Text:
╔══
If you ever write a varags method…

November 08, 2010

In some specific cases, methods with a variable argument list might greatly improve the usability of an API. However, it is very easy to overuse or misuse this language feature, leading to cumbersome APIs.

Varags methods shine when the programmer knows how many arguments must be passed to a specific invocation of the method when writing the code or, in other words, when the number of arguments passed to a specific invocation of the method is known at compile time.

As soon as one has to dynamically create the list of arguments, things start to get complicated. As you probably know, variable argument lists are translated by the compiler into an array. Consequently, the dynamically created list of arguments must first be converted to an array before being passed to the method. And as you probably know as well, converting a list to an array in Java sucks.

String[] array = (String[]) list.toArray(new String[0]);

When writing an API, it is difficult to know if someone will have to dynamically generate the list of arguments to your varargs method or not. Hence:

If you ever write a varags method, write a companion method accepting an Iterable.

The easiest implementation is for the varargs method to delegate to the other:

String join(String args…) {
    return join(Arrays.asList(args));

String join(Iterable<String> args) {

This will ensure that the user of your API will never have to do the cumbersome conversion from a list to an array.

The other advantage of this companion method is that code having to pass a list of objects whose types are parametrized can use it to avoid the unchecked warnings. Given a factory like the one below, you can get rid of these warnings altogether.

public class GenericLists {

  public static <T> List<T> list(T t) {
    return singletonList(t);

  public static <T> List<T> list(T t1, T t2) {
    return asList(t1, t2);

  public static <T> List<T> list(T t1, T t2, T t3) {
    return asList(t1, t2, t3);



Indeed, all your varargs methods can be invoked like this without any warnings:

foo(list(Id.<User>of(1), Id.<User>of(2)));

This is extremely handy when writing tests.
╚══
Problems to work on:
**a)** Please translate this sentence from the post on varargs methods into Spanish: "This will ensure that the user of your API will never have to do the cumbersome conversion from a list to an array."
**b)** Reproduce the passage of the post on varargs methods that falls between "If you ever write a varags method, write" and "these warnings altogether.", inclusive.

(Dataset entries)
╔══
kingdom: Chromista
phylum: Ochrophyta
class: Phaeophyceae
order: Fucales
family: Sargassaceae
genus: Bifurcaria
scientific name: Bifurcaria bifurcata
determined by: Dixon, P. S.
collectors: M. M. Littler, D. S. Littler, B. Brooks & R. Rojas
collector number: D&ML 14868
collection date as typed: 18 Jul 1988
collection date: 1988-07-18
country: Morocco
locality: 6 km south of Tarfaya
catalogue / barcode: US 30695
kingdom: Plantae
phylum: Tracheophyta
╚══
Exercise solutions:
**a)** Esto garantizará que el usuario de tu API nunca tenga que hacer la engorrosa conversión de una lista a un array.

**b)**
If you ever write a varags method, write a companion method accepting an Iterable.

The easiest implementation is for the varargs method to delegate to the other:

String join(String args…) {
    return join(Arrays.asList(args));

String join(Iterable<String> args) {

This will ensure that the user of your API will never have to do the cumbersome conversion from a list to an array.

The other advantage of this companion method is that code having to pass a list of objects whose types are parametrized can use it to avoid the unchecked warnings. Given a factory like the one below, you can get rid of these warnings altogether.